Con la experiencia en carne propia, el filósofo mexicano José Vasconcelos aseguraba que el verdadero sentimiento del exilio, más allá de la desventurada expatriación, se despierta tras el hecho de tener que partir hacia un lugar con lengua distinta de la propia. Pues la lengua representa no solo a las palabras, sino al pensamiento mismo. Y el pensamiento encierra toda una forma de vida.
Mariana Frenk, escritora y traductora mexicana de origen hamburgués, recordaba por otro lado que en su ciudad natal, cuando pasaba del alemán al portugués, con la traducción de las palabras se iban transmutando en ella los rasgos expresivos más personales. Los gestos del rostro, el movimiento de las manos, incluso el tono de su voz se modificaban por completo durante el proceso. A partir de esto Frenk se preguntaba si no sería «indispensable una profunda transformación de la personalidad para poder escribir en otra lengua».

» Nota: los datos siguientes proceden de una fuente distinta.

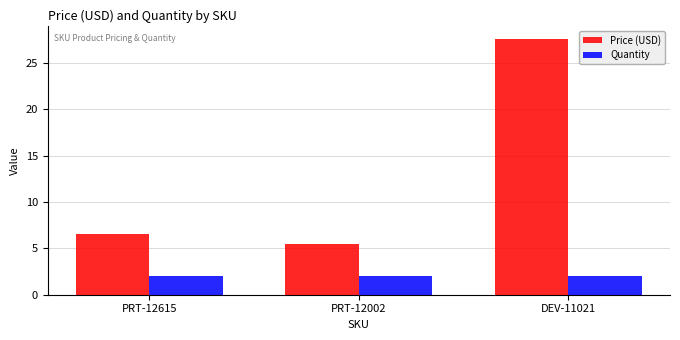

Which series has the widest spread of values?

Price (USD)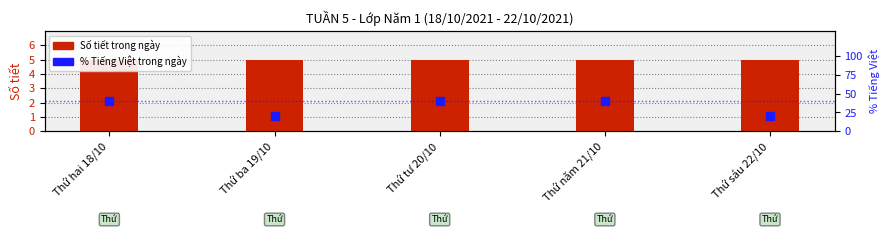

Which series changed the most between Thứ hai 18/10 and Thứ năm 21/10?

Số tiết trong ngày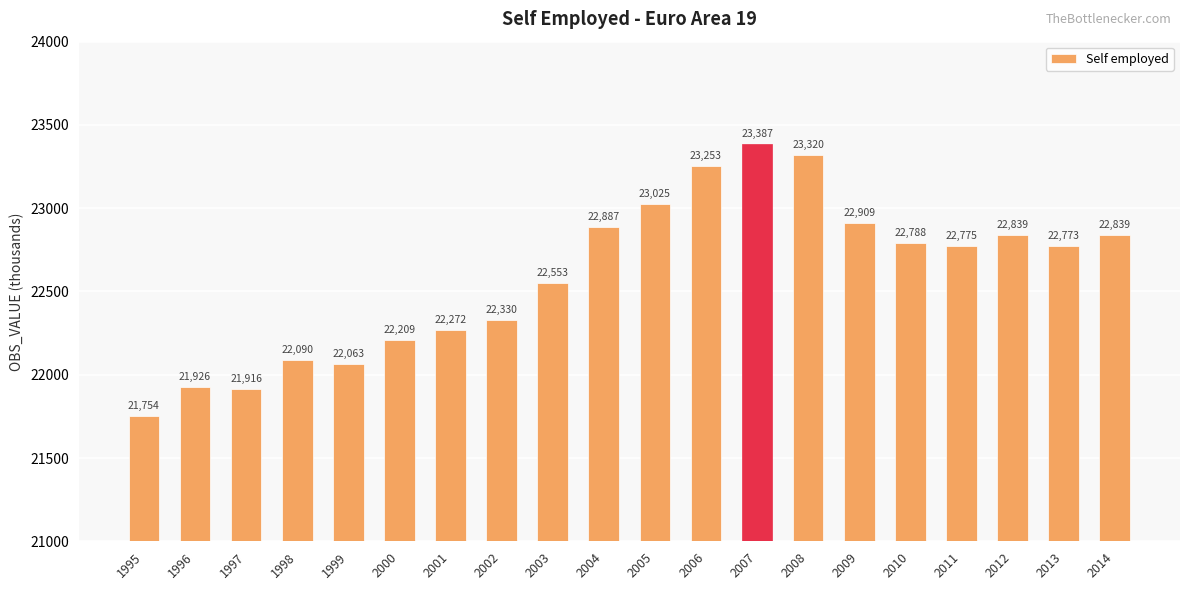

Are the bars grouped side by side (vs. stacked)?

No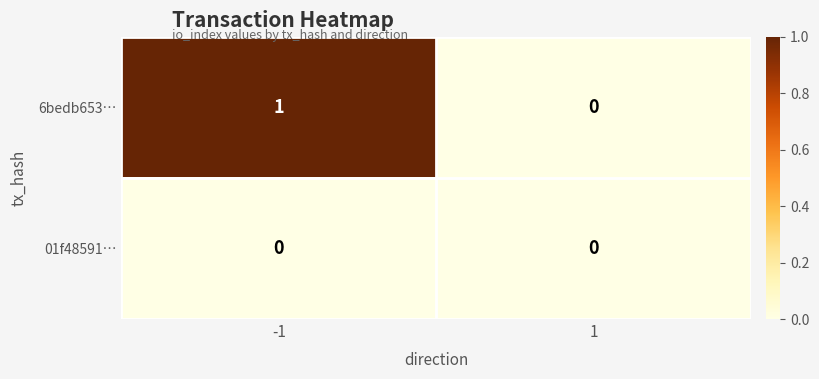

Which series has the largest range (max minus min)?

6bedb653…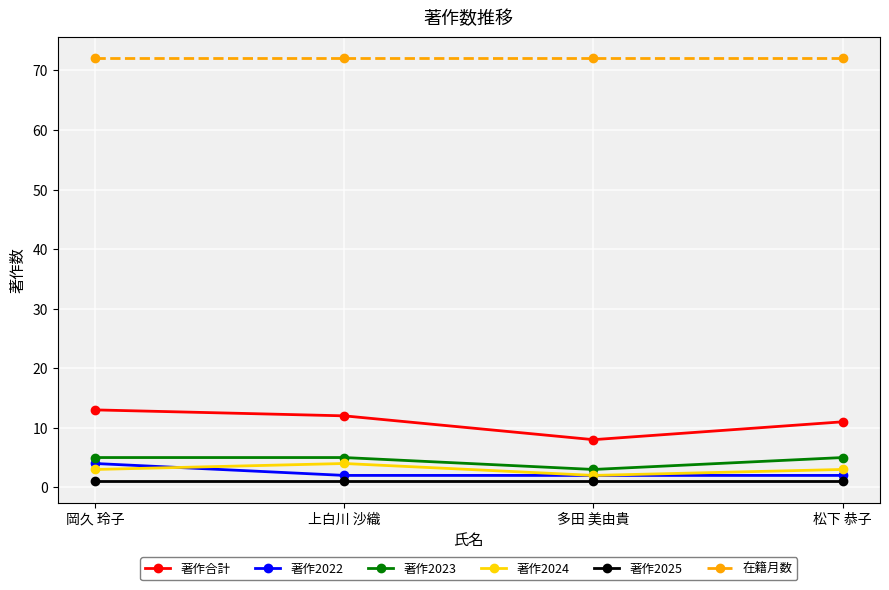

Does the chart have visible grid lines?

Yes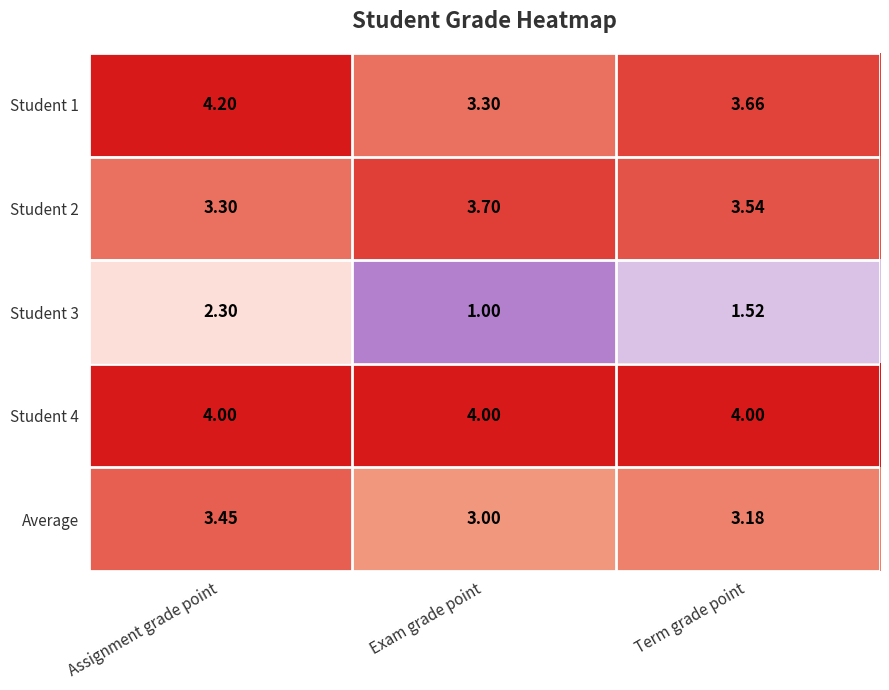

List the series in order of their peak value, highest first.

Student 1, Student 4, Student 2, Average, Student 3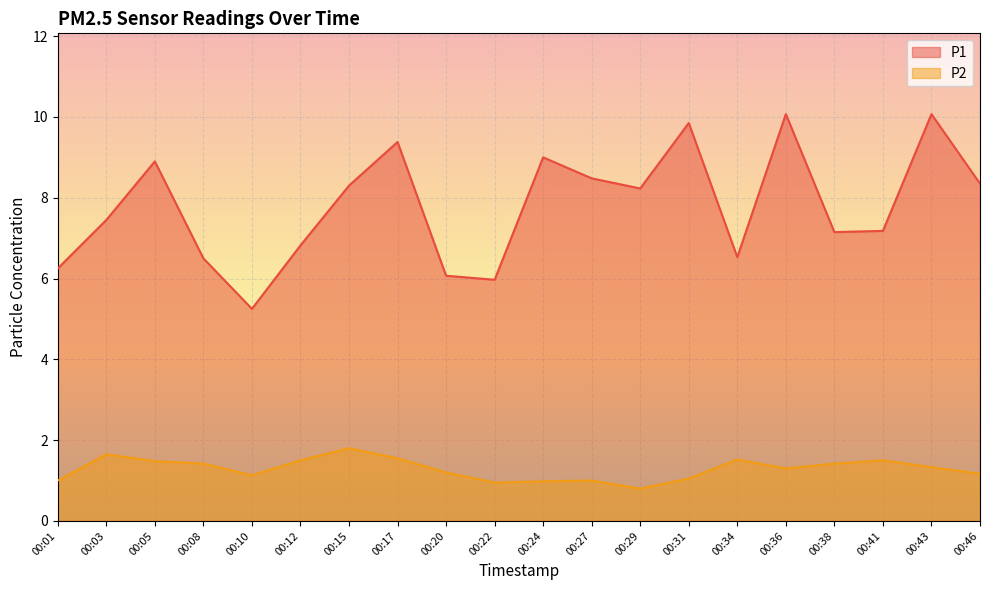

At which category does P2 reach its first local valley?

00:10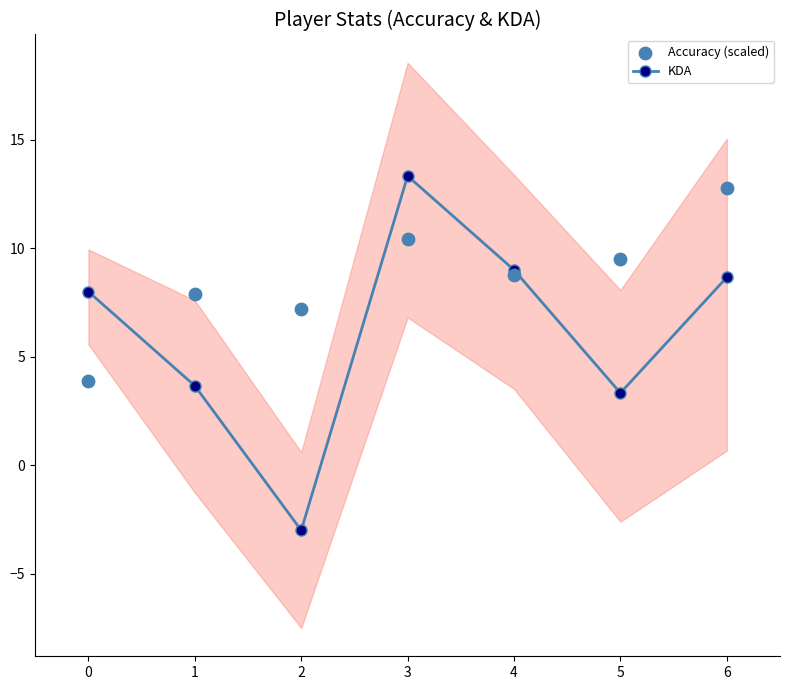

Which series reaches the maximum Y coordinate?

KDA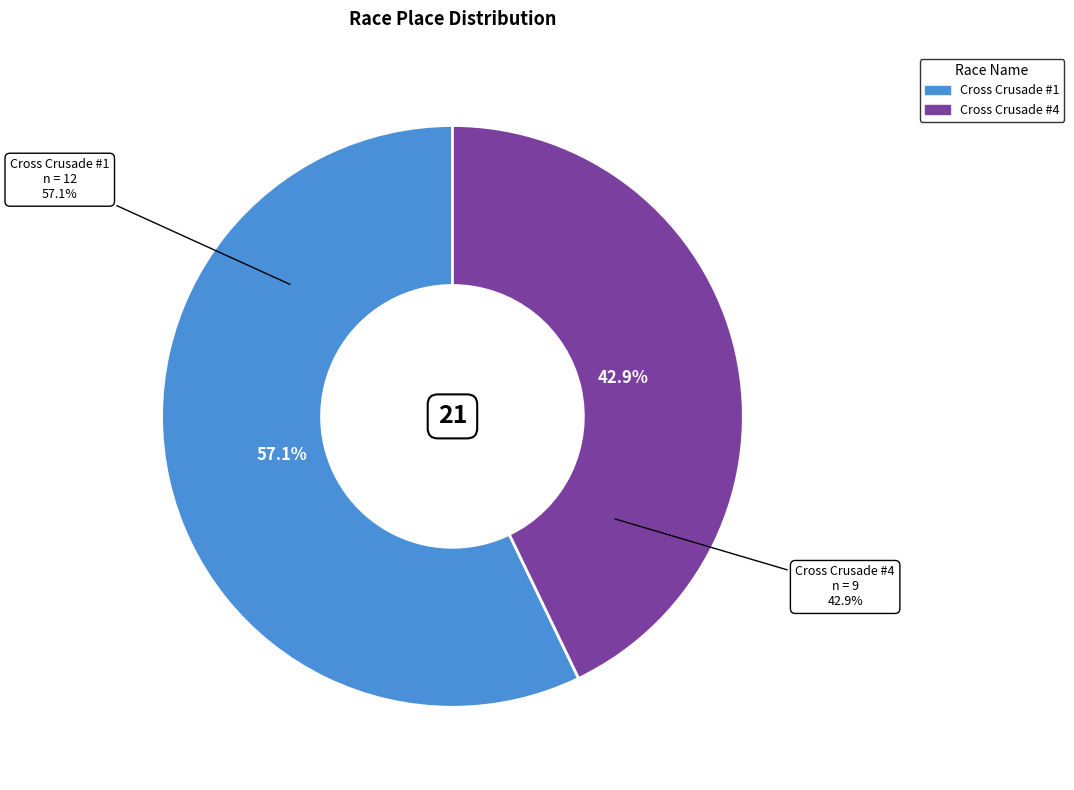

What percentage is the Cross Crusade #4 slice, to the nearest percent?

43%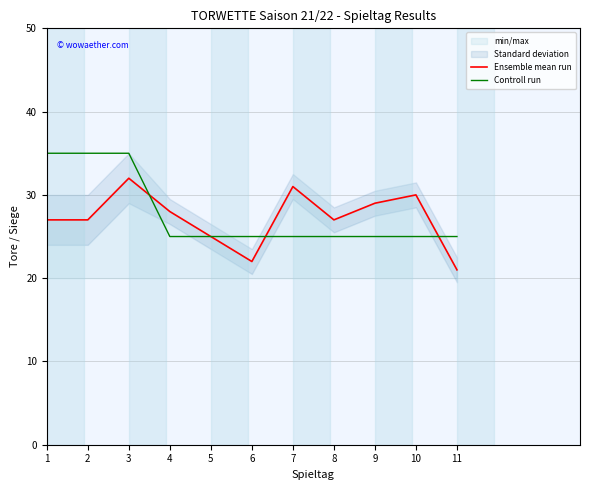

List the series in order of their peak value, highest first.

Controll run, Ensemble mean run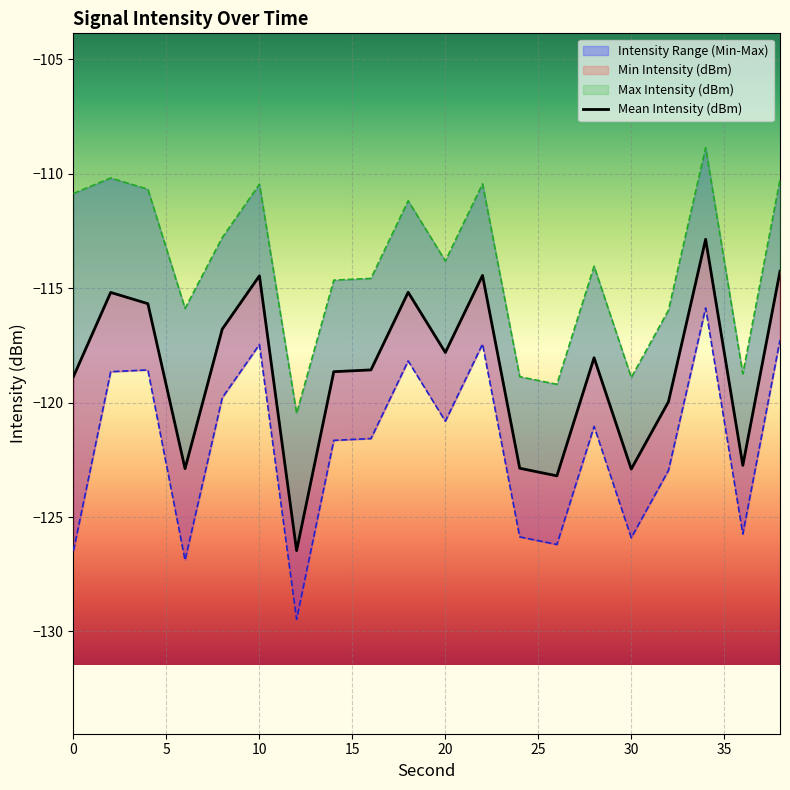

Rank the series by their maximum value, from lowest to highest.

Min Intensity (dBm), Mean Intensity (dBm), Max Intensity (dBm)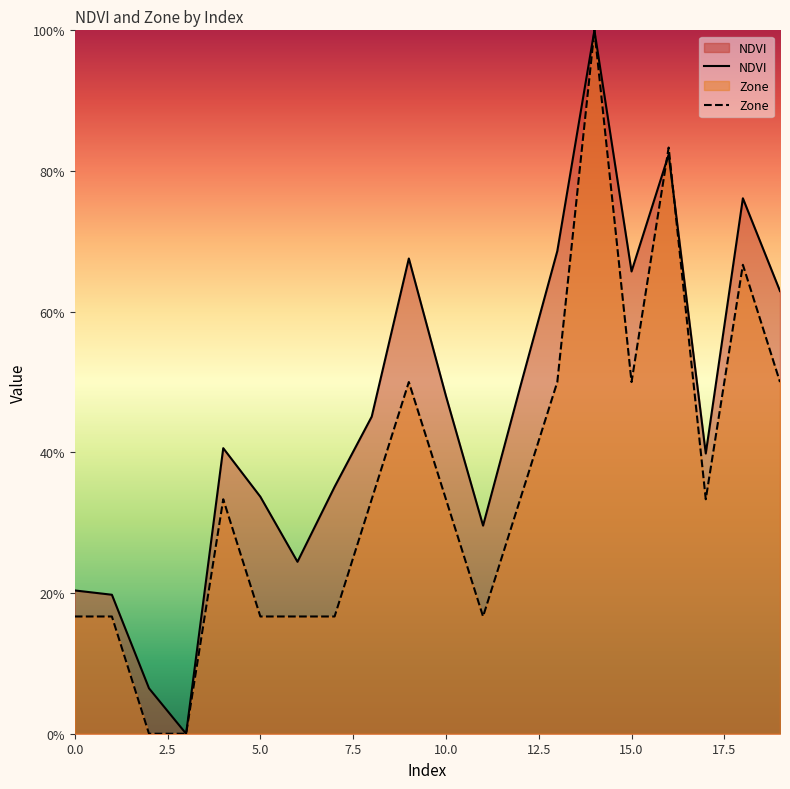

Reading left to right, what are all the values shown in this chart?

NDVI: 0.2	0.2	0.1	0.0	0.4	0.3	0.2	0.4	0.5	0.7	0.5	0.3	0.5	0.7	1.0	0.7	0.8	0.4	0.8	0.6
Zone: 0.2	0.2	0.0	0.0	0.3	0.2	0.2	0.2	0.3	0.5	0.3	0.2	0.3	0.5	1.0	0.5	0.8	0.3	0.7	0.5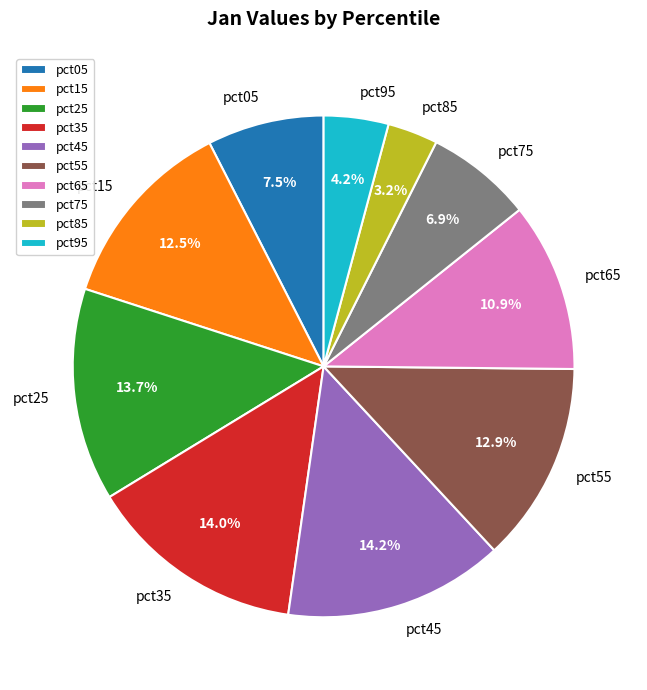

Which has a higher value, pct15 or pct75?

pct15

Sin quitar peso a los dos argumentos anteriores, habría que tomar en cuenta que quizá para muchos hispanohablantes otra lengua no es sólo el alemán, el inglés o el náhuatl. Como otra lengua podríamos considerar también, en algún momento, a la más próxima e importante para nosotros. Y es que en realidad el español no es una sino muchas lenguas regionales. Eso sí, con una fuerte raíz común.
La realidad de un español bifurcado, diversificado, convertido en multitud de maneras expresivas gracias a los distintos contextos en que ha ido a parar y en que se ha desenvuelto, es un hecho producto de la historia y de los entornos político y social. Pero también de la experiencia más íntima. Del vivir la lengua con intensidad, día con día.